The Soft-coated Wheaten Terrier is an energetic and playful dog. It requires patience and consistent positive training. Harsh methods will often result in fear and/or aggression. A positive, even-handed approach works best with this intelligent yet headstrong terrier. It is an enthusiastic greeter, and will often jump up to lick a person's face, commonly referred to as the "Wheaten greetin". Wheatens are considered less scrappy than other terriers, but are lively and can be more active than many other breeds. For this reason these dogs do best when they are exercised regularly.

They are cool-weather dogs and can become easily overheated in hot weather.
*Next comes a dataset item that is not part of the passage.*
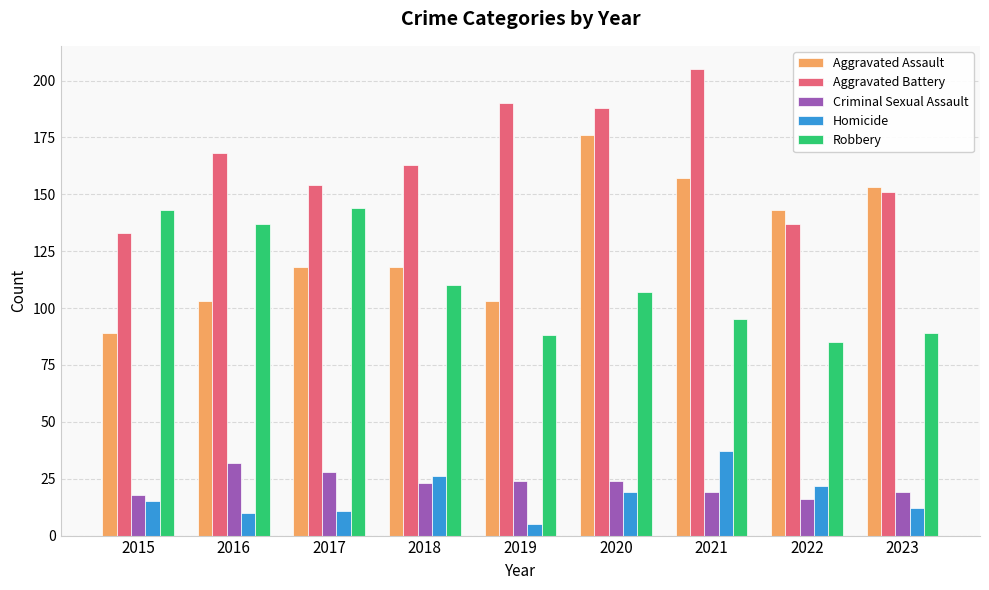

What is the difference between the maximum and minimum values in the Robbery series?

59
If socialised with cats and puppies, they may get along fine with them; if not, care should be taken in introducing them to cats, as the breed has a very strong "prey drive" because of its vermin-hunting origin. Wheatens are friendly and loving pets, and get along well with other dogs if properly socialised. Wheatens are very protective of their families and, although they may bark in alert at strangers, they rarely become aggressive. If not properly trained they can bark excessively. Many Wheaten owners thus say they make great watch dogs, but poor guard dogs. Wheatens are a great dog for children and are generally friendly towards them. Wheatens are very curious and will most likely try to wander if left outside alone. If well trained they can become very loyal and will listen very well to commands.